▶ _What to do_:
In this exercise, reproduce the whole listing exactly.
★ ★ ★ ★ ★
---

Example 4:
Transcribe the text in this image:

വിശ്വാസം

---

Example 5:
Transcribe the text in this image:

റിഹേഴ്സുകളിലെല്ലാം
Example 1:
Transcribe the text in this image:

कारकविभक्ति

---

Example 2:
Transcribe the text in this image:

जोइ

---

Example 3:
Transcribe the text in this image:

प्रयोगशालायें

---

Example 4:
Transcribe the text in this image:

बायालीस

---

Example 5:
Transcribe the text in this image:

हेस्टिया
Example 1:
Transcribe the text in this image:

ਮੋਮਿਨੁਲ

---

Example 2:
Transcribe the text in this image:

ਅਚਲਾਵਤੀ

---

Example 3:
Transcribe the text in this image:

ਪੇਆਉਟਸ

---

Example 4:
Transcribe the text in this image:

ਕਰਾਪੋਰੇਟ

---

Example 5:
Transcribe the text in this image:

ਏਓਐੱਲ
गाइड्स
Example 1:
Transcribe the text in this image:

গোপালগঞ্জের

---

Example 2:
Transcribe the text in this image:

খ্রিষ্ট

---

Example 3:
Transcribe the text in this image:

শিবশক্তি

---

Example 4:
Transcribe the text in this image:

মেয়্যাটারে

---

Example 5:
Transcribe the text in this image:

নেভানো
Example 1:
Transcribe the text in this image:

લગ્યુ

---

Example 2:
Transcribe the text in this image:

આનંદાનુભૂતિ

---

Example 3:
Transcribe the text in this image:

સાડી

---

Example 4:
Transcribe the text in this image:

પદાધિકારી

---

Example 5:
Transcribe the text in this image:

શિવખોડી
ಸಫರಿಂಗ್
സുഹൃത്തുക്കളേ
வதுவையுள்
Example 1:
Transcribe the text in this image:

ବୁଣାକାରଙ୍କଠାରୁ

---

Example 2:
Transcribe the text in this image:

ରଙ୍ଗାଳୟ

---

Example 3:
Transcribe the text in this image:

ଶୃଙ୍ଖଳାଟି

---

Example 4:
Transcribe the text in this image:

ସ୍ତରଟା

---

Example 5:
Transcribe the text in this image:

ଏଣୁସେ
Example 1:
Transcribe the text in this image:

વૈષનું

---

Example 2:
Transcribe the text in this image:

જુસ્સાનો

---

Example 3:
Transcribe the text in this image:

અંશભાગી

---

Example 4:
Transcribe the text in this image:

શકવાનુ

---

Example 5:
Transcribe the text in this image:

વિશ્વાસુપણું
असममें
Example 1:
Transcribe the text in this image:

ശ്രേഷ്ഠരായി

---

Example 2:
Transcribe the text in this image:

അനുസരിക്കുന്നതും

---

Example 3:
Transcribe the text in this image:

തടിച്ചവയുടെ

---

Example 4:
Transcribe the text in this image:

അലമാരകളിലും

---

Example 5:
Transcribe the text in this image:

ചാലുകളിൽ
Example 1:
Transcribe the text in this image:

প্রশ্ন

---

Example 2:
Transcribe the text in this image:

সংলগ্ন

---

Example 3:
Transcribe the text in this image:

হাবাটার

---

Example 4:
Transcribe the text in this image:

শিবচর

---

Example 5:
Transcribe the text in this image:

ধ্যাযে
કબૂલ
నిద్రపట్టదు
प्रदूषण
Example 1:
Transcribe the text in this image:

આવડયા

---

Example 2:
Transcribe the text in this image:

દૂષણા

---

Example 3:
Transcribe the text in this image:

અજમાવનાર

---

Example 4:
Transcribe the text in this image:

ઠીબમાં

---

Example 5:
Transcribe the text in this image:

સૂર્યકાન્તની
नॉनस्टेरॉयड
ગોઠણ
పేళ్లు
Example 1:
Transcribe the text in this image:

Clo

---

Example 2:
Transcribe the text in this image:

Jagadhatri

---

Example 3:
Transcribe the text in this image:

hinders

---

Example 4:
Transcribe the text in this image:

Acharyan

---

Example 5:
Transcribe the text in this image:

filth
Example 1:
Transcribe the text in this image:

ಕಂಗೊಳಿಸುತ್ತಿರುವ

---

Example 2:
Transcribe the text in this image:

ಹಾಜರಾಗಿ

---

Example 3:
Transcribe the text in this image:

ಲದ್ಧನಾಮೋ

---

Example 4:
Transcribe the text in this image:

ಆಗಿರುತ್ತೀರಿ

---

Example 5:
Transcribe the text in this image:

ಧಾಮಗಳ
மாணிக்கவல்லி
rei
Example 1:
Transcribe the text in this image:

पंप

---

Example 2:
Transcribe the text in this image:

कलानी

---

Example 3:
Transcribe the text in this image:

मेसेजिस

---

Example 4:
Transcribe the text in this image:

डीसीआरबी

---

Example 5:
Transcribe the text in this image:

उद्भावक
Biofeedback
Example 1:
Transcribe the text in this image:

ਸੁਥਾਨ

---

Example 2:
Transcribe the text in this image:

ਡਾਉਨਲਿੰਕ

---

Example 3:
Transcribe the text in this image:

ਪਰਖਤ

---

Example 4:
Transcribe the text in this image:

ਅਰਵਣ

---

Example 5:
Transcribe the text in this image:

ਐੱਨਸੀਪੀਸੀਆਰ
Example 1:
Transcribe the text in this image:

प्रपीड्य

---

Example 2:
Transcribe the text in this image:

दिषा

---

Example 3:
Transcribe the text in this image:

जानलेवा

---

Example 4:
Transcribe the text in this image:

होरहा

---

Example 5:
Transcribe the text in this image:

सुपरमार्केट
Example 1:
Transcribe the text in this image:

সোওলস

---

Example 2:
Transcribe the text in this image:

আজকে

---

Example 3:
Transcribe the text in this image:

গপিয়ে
★ ★ ★ ★ ★
▶ _Output of the exercise_:
---

Example 4:
Transcribe the text in this image:

വിശ്വാസം

---

Example 5:
Transcribe the text in this image:

റിഹേഴ്സുകളിലെല്ലാം
Example 1:
Transcribe the text in this image:

कारकविभक्ति

---

Example 2:
Transcribe the text in this image:

जोइ

---

Example 3:
Transcribe the text in this image:

प्रयोगशालायें

---

Example 4:
Transcribe the text in this image:

बायालीस

---

Example 5:
Transcribe the text in this image:

हेस्टिया
Example 1:
Transcribe the text in this image:

ਮੋਮਿਨੁਲ

---

Example 2:
Transcribe the text in this image:

ਅਚਲਾਵਤੀ

---

Example 3:
Transcribe the text in this image:

ਪੇਆਉਟਸ

---

Example 4:
Transcribe the text in this image:

ਕਰਾਪੋਰੇਟ

---

Example 5:
Transcribe the text in this image:

ਏਓਐੱਲ
गाइड्स
Example 1:
Transcribe the text in this image:

গোপালগঞ্জের

---

Example 2:
Transcribe the text in this image:

খ্রিষ্ট

---

Example 3:
Transcribe the text in this image:

শিবশক্তি

---

Example 4:
Transcribe the text in this image:

মেয়্যাটারে

---

Example 5:
Transcribe the text in this image:

নেভানো
Example 1:
Transcribe the text in this image:

લગ્યુ

---

Example 2:
Transcribe the text in this image:

આનંદાનુભૂતિ

---

Example 3:
Transcribe the text in this image:

સાડી

---

Example 4:
Transcribe the text in this image:

પદાધિકારી

---

Example 5:
Transcribe the text in this image:

શિવખોડી
ಸಫರಿಂಗ್
സുഹൃത്തുക്കളേ
வதுவையுள்
Example 1:
Transcribe the text in this image:

ବୁଣାକାରଙ୍କଠାରୁ

---

Example 2:
Transcribe the text in this image:

ରଙ୍ଗାଳୟ

---

Example 3:
Transcribe the text in this image:

ଶୃଙ୍ଖଳାଟି

---

Example 4:
Transcribe the text in this image:

ସ୍ତରଟା

---

Example 5:
Transcribe the text in this image:

ଏଣୁସେ
Example 1:
Transcribe the text in this image:

વૈષનું

---

Example 2:
Transcribe the text in this image:

જુસ્સાનો

---

Example 3:
Transcribe the text in this image:

અંશભાગી

---

Example 4:
Transcribe the text in this image:

શકવાનુ

---

Example 5:
Transcribe the text in this image:

વિશ્વાસુપણું
असममें
Example 1:
Transcribe the text in this image:

ശ്രേഷ്ഠരായി

---

Example 2:
Transcribe the text in this image:

അനുസരിക്കുന്നതും

---

Example 3:
Transcribe the text in this image:

തടിച്ചവയുടെ

---

Example 4:
Transcribe the text in this image:

അലമാരകളിലും

---

Example 5:
Transcribe the text in this image:

ചാലുകളിൽ
Example 1:
Transcribe the text in this image:

প্রশ্ন

---

Example 2:
Transcribe the text in this image:

সংলগ্ন

---

Example 3:
Transcribe the text in this image:

হাবাটার

---

Example 4:
Transcribe the text in this image:

শিবচর

---

Example 5:
Transcribe the text in this image:

ধ্যাযে
કબૂલ
నిద్రపట్టదు
प्रदूषण
Example 1:
Transcribe the text in this image:

આવડયા

---

Example 2:
Transcribe the text in this image:

દૂષણા

---

Example 3:
Transcribe the text in this image:

અજમાવનાર

---

Example 4:
Transcribe the text in this image:

ઠીબમાં

---

Example 5:
Transcribe the text in this image:

સૂર્યકાન્તની
नॉनस्टेरॉयड
ગોઠણ
పేళ్లు
Example 1:
Transcribe the text in this image:

Clo

---

Example 2:
Transcribe the text in this image:

Jagadhatri

---

Example 3:
Transcribe the text in this image:

hinders

---

Example 4:
Transcribe the text in this image:

Acharyan

---

Example 5:
Transcribe the text in this image:

filth
Example 1:
Transcribe the text in this image:

ಕಂಗೊಳಿಸುತ್ತಿರುವ

---

Example 2:
Transcribe the text in this image:

ಹಾಜರಾಗಿ

---

Example 3:
Transcribe the text in this image:

ಲದ್ಧನಾಮೋ

---

Example 4:
Transcribe the text in this image:

ಆಗಿರುತ್ತೀರಿ

---

Example 5:
Transcribe the text in this image:

ಧಾಮಗಳ
மாணிக்கவல்லி
rei
Example 1:
Transcribe the text in this image:

पंप

---

Example 2:
Transcribe the text in this image:

कलानी

---

Example 3:
Transcribe the text in this image:

मेसेजिस

---

Example 4:
Transcribe the text in this image:

डीसीआरबी

---

Example 5:
Transcribe the text in this image:

उद्भावक
Biofeedback
Example 1:
Transcribe the text in this image:

ਸੁਥਾਨ

---

Example 2:
Transcribe the text in this image:

ਡਾਉਨਲਿੰਕ

---

Example 3:
Transcribe the text in this image:

ਪਰਖਤ

---

Example 4:
Transcribe the text in this image:

ਅਰਵਣ

---

Example 5:
Transcribe the text in this image:

ਐੱਨਸੀਪੀਸੀਆਰ
Example 1:
Transcribe the text in this image:

प्रपीड्य

---

Example 2:
Transcribe the text in this image:

दिषा

---

Example 3:
Transcribe the text in this image:

जानलेवा

---

Example 4:
Transcribe the text in this image:

होरहा

---

Example 5:
Transcribe the text in this image:

सुपरमार्केट
Example 1:
Transcribe the text in this image:

সোওলস

---

Example 2:
Transcribe the text in this image:

আজকে

---

Example 3:
Transcribe the text in this image:

গপিয়ে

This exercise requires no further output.